# power off in shutdown proces

## Guest

how can i get gentoo to shutdown my box propely, i mean it switch's poweroff  in the end of halt.

i tryed acpi in kernel and emerging acpid but no luck. and it should be possible because redhat,suse does it

----------

## BonezTheGoon

You really should search the forums before posting, there is a lot in the forums about this.  Here is a good place to start.

Hope you get it working!!!  Good luck!

Regards,

BonezTheGoon

----------

## Guest

i did read it before posting,they didin't work for me.

here's what i tryed:

  acpid in kernel and emerged acpid

  gives boot erros about my harddrive

  apm in kernel and emerged apmd

  boot goes normally but doesn't shutdown comp,i tryes it as when it's done    

  the shutdown proecess my power button doesn't work,only reset button.

  and they can't be both installed? atleast kernel help say's that which is first    

  loaded will be used.

----------

## BonezTheGoon

It is true that you cannot use both at the same time.  You can enable both, however the first one loaded will be the only active one.  What motherboard do you have?  Does it support ACPI?  Basically ACPI is the newer standard and replaces APM.  APM is older and therefore is correct on older hardware.  If you board supports both use ACPI, not APM.  This is what has worked best for me on many different systems.  When all else fails look on google for information about your specific hardware and usually some nice fellow/lady has posted thier own experiences with that exact hardware.

Given data:
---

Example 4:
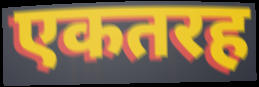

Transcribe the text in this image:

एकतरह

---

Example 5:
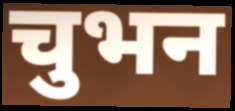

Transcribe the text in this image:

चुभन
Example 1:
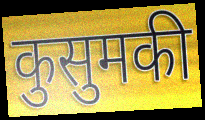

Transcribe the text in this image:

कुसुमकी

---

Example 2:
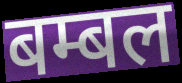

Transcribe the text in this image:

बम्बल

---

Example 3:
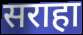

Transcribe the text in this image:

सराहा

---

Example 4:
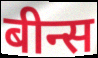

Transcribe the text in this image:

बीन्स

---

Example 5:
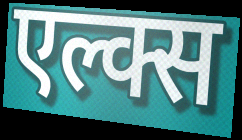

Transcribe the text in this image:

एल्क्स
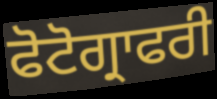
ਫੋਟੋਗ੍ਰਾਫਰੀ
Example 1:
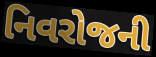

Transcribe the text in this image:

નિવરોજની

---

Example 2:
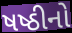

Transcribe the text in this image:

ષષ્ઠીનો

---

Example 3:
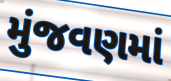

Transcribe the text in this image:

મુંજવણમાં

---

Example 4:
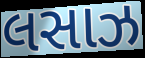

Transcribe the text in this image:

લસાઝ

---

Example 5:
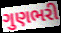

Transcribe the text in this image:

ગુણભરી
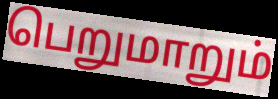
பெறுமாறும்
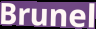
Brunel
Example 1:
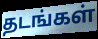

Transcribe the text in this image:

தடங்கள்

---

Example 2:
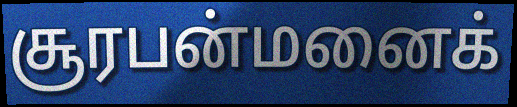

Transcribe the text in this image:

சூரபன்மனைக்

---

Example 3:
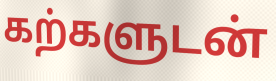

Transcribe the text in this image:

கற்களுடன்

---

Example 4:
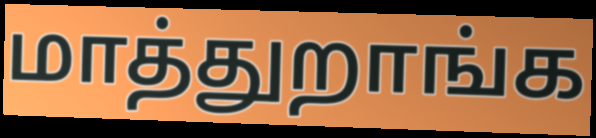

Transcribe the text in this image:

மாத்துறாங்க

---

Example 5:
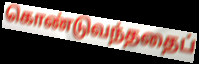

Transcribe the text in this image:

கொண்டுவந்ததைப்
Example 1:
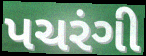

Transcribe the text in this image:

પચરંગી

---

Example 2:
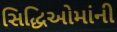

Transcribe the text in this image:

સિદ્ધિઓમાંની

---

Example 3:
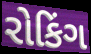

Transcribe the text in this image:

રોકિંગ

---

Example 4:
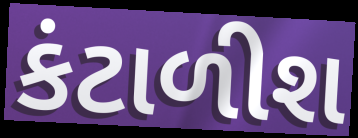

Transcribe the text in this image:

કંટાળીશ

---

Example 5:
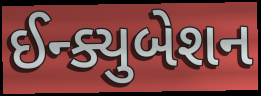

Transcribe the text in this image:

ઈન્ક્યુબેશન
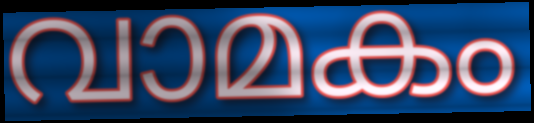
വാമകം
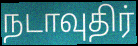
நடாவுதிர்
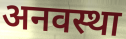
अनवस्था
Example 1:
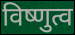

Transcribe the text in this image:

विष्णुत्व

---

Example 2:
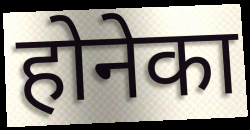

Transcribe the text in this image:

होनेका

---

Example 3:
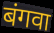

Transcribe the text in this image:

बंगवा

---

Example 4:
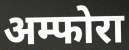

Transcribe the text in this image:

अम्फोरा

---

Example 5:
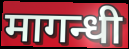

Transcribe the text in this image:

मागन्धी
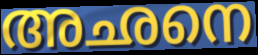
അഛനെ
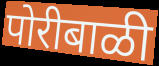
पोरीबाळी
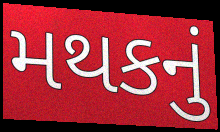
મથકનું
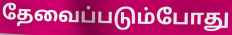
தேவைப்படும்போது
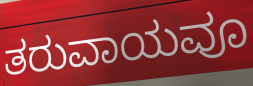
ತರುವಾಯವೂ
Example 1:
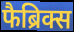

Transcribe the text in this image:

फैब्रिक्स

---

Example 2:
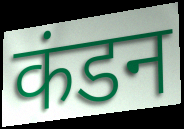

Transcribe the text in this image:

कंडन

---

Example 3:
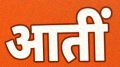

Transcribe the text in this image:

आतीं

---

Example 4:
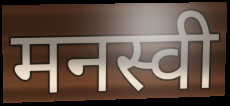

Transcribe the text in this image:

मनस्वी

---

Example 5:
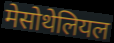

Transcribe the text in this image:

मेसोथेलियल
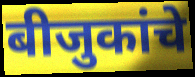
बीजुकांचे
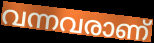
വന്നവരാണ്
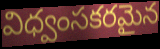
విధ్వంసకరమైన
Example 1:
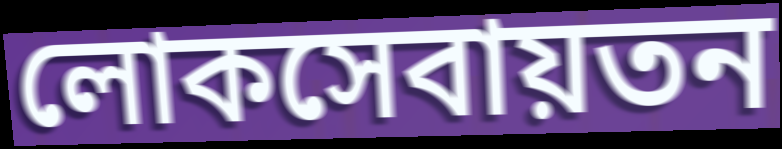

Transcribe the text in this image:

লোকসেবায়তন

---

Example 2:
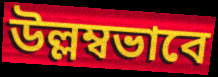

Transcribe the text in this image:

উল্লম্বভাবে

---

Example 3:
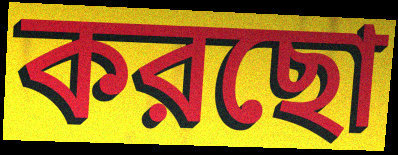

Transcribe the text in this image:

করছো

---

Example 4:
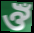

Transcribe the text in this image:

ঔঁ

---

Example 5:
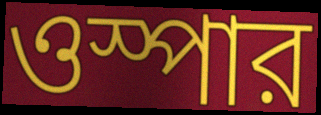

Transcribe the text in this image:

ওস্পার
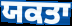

Problem requirements: Which Linux distributions are named in the forum thread? Answer from the forum thread only, not from the listing.

Correct answer: gentoo, redhat, suse